Request 10 | Status: 200 | Remaining: 0
Request 11 | Status: 429 | Remaining: 0
Request 12 | Status: 429 | Remaining: 0
...
Request 15 | Status: 429 | Remaining: 0
Allowed: 10, Blocked: 5
The first 10 requests succeed (one token each from the full bucket). Requests 11 through 15 are rejected because the bucket is empty. The refill test then confirms that after waiting, tokens reappear and requests succeed again.
Note: The exact split between allowed and blocked requests may vary slightly due to timing. Tokens may refill between rapid requests. This is expected behavior.
Where Rate Limiting Fits in Your Architecture
The implementation in this tutorial runs inside your application process, which is the simplest approach and works well for single-instance deployments. In larger systems, rate limiting typically appears at multiple layers:
API gateway level (NGINX, Kong, Traefik, Envoy): A coarse global rate limit applied to all traffic before it reaches your application. This protects against large-scale abuse and DDoS.
Application level (this tutorial): Fine-grained per-user or per-endpoint limits inside your service. This is useful for enforcing different quotas on different API tiers.
Both: Many production systems combine a gateway-level global limiter with an in-app per-user limiter. The gateway catches the flood and the application enforces business rules.
For multi-instance deployments (multiple server processes behind a load balancer), the in-memory RateLimiterStore won't share state across instances. In that case, replace the in-memory dictionary with Redis. The Token Bucket logic stays the same – only the storage layer changes.
Conclusion
In this guide, you built a Token Bucket rate limiter from scratch and integrated it into a FastAPI application with per-user tracking and standard rate limit response headers. You also tested the implementation to verify that burst capacity and refill behavior work as expected.

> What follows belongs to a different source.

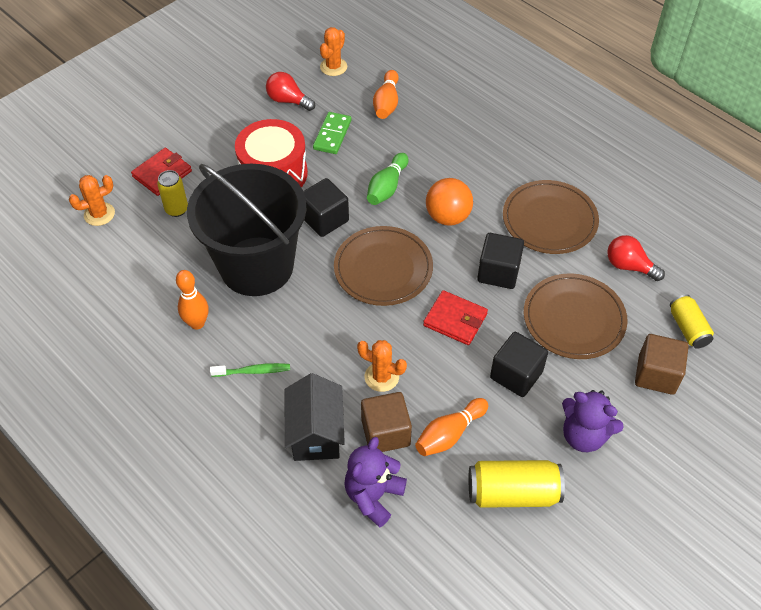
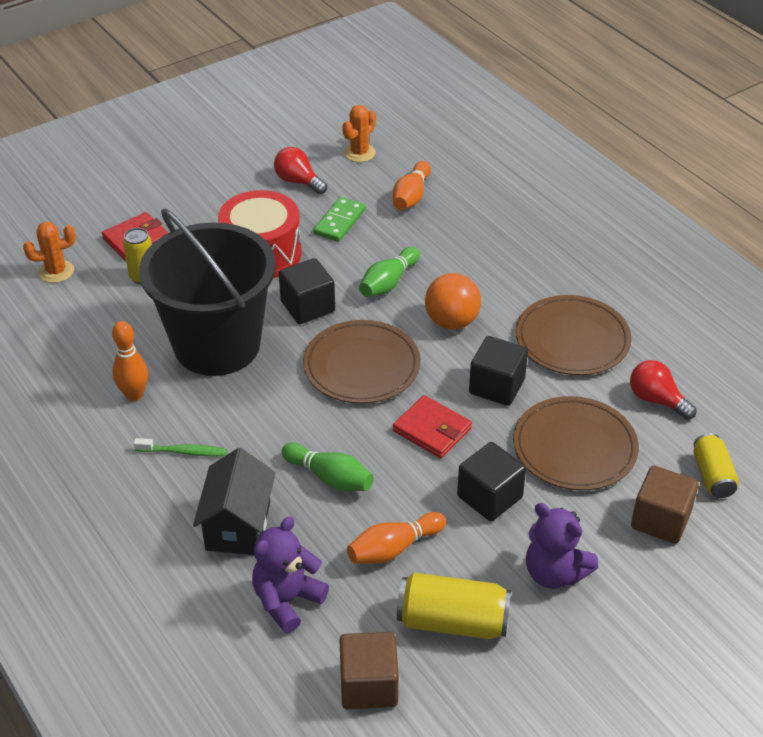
camera: 10 degrees right, 10 degrees down
(381, 377) = (330, 478): orange cactus -> green bowling pin
(385, 433) = (319, 536): brown cube -> brown cube (369, 685)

The Token Bucket algorithm gives you two straightforward controls, capacity for burst tolerance and refill rate for sustained throughput, which cover the vast majority of rate-limiting needs.
From here, you can extend this foundation by:
Replacing the in-memory store with Redis for multi-instance deployments.
Applying different rate limits per endpoint by creating separate
RateLimiterStoreinstances.Using authenticated user IDs instead of IP addresses for more accurate client identification.
Adding metrics and logging to track how often clients are being throttled.